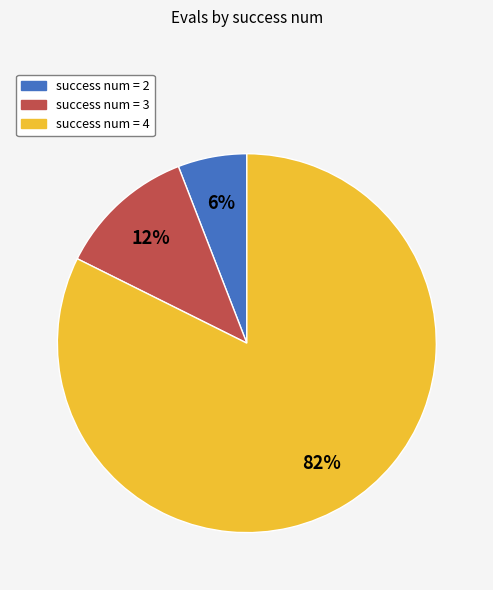

Does any single category account for the majority?

Yes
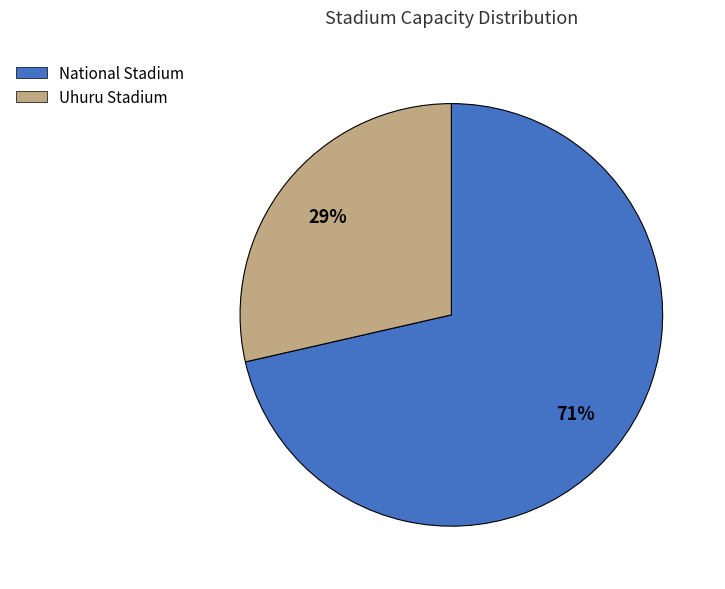

Approximately how many times larger is the value at Uhuru Stadium compared to National Stadium?

0.4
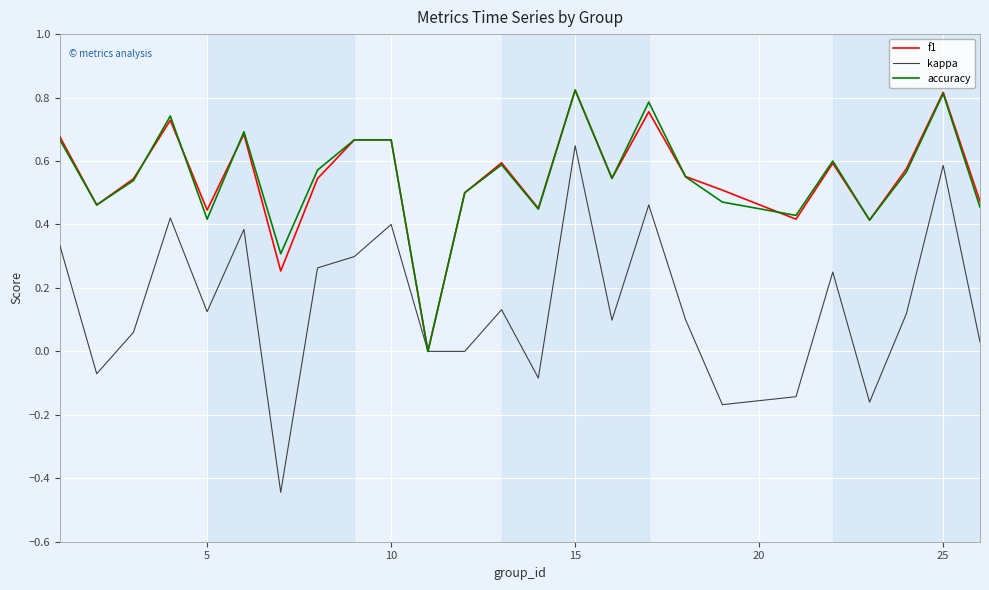

True or false: f1 and accuracy intersect in this chart.

True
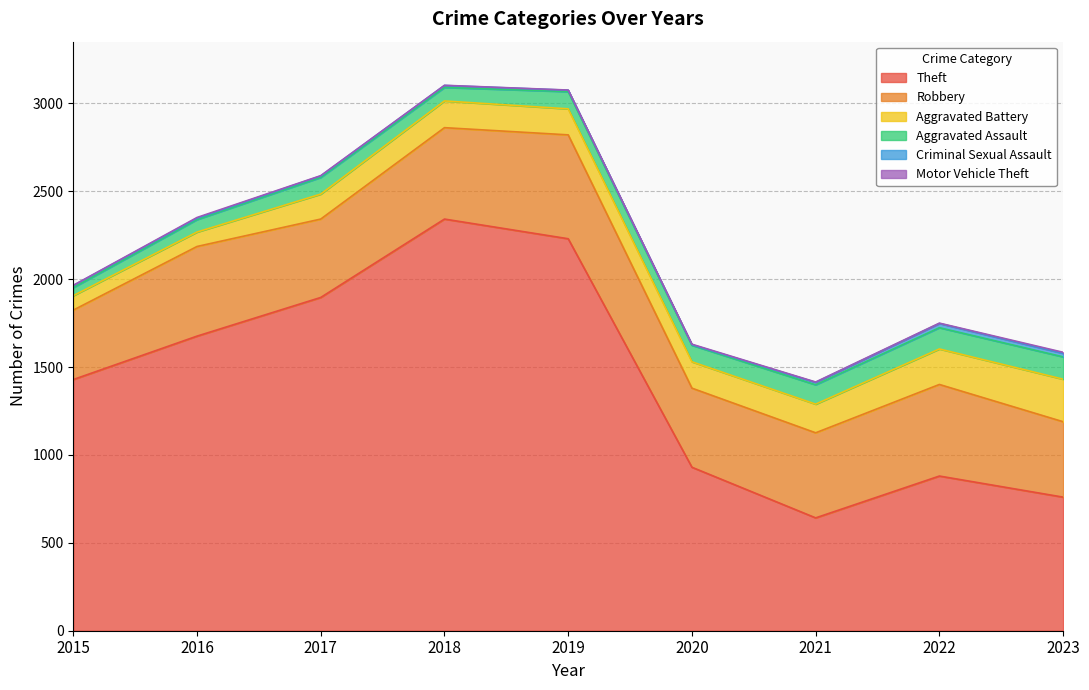

What is the highest value of the Robbery series?

591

....

TO-DO ITEM:
Write out every line of the material above word for word, omitting the pictures.

FINISHED TASK:
Does any single category account for the majority?

Yes

Approximately how many times larger is the value at Uhuru Stadium compared to National Stadium?

0.4

True or false: f1 and accuracy intersect in this chart.

True

What is the highest value of the Robbery series?

591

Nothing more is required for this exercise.